Texto proporcionado:
▽
Ningún truco barato va a funcionar: la industria automotriz está acabada

15 de noviembre de 2008

13 de noviembre de 2008 (LPAC).— El presidente ejecutivo de la Chrysler Bob Nardelli dijo hoy en una conferencia en California que su compañía, que se engulló mediante una adquisición forzada el buitre Cerberus Capital Management LP, tiene que recibir ayuda federal para poder sobrevivir. Qué tanto pudieran recibir, "eso está todavía por determinarse" dijo Nardelli. Chrysler, Ford y la General Motors Corp. han pedido $25 mil millones a repartirse. Mientras tanto hoy Goldman Sachs suspendió su calificación de GM, diciendo que nada más que la GM necesita un rescate por $22 mil millones para sobrevivir. JP Morgan Chase rebajó la calificación de la GM de "neutral" a "carga excesiva" y dijo que la automotriz necesita "algo de inmediato" para poder terminar el año. Estas son las últimas novedades en la expiración de las pretenciones del sector automotriz estadounidense. Incluso con ayuda, de cualquier manera, los Tres Grandes no van a poder sobrevivir con las políticas actuales que se niegan a reconocer la crisis. El potencial para revivir la industria automotriz y la base manufacturera estadounidense fue destruido en febrero del 2006, cuando el partido Demócrata se negó a enfrentar la crisis, como se lo proponía Lyndon LaRouche en ese entonces. Hoy no se puede salvar estas compañías con trucos baratos.
△
Material mostrado:
▽
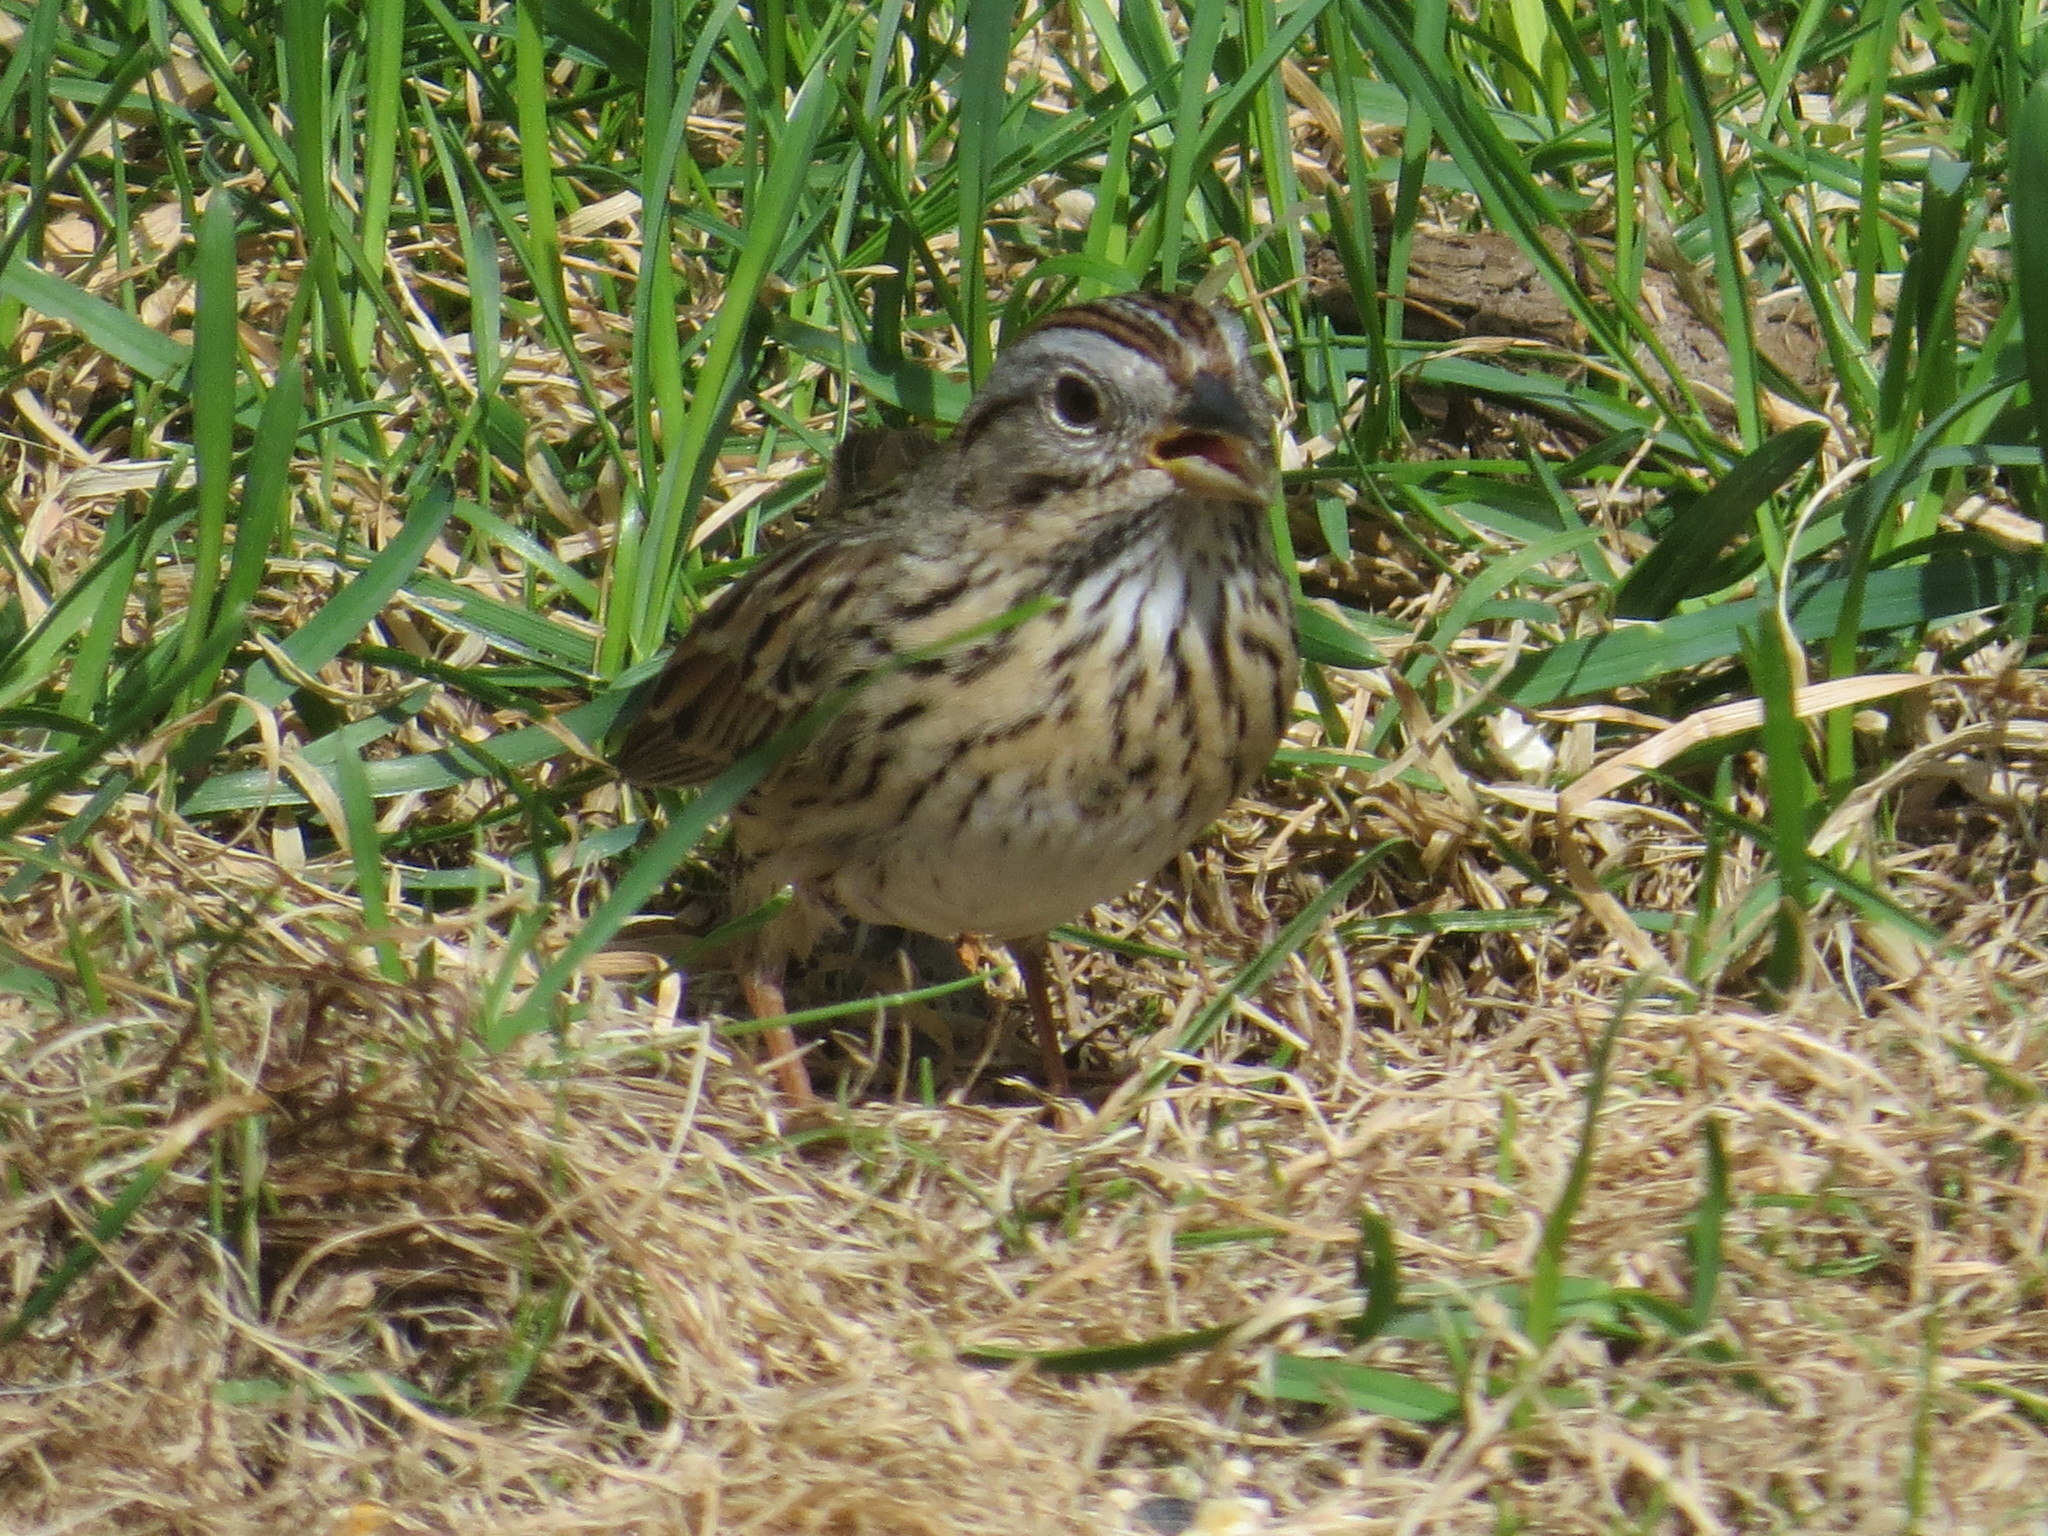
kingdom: Animalia
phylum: Chordata
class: Aves
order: Passeriformes
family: Passerellidae
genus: Melospiza
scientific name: Melospiza lincolnii
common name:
△
Lista de tareas:
1. En el texto sobre la industria automotriz, ¿cuánto dinero han pedido en conjunto Chrysler, Ford y General Motors?
2. Escribe la continuación del texto sobre la industria automotriz estadounidense a partir de su última oración.

Resultados por tarea:
1. $25 mil millones, a repartirse entre las tres.

2.
Sin embargo, las maniobras de trucos baratos es lo que está al orden del dia. El presidente electo Obama y los Demócratas en el Congreso están presionando para que se apruebe un rescate por $25 mil millones para las compañías automotrices. Obama dice que el Congreso debe aprobar hasta $50 mil millones. La Casa Blanca está enviando señales contradictorias. Fue tema de la reunión Obama-Bush a principios de esta semana; ahora, se disputa de dónde se van a sacar los fondos. El secretario del Tesoro Paulson dijo en Bloomberg TV hoy que el gobierno se opone al plan Demócrata de sacar el dinero de rescate del paquete original de rescate bancario por $ 700 mil millones, porque eso está reservado para las instituciones financieras (que él viene redefiniendo dia con dia). Paulson dijo que el congreso tiene la opción de revisar una ley que autorice $25 mil millones para ayudarle a los fabricantes de autos a reconvertirse hacia vehículos más eficientes en combustible, lo que haría que el dinero estuviera disponible más rápidamente, para auxiliar su liquidez. También perorateó sobre cómo cualquier ayuda federal tiene que estar acompañada de planes de viabilidad empresarial. Pura boñiga.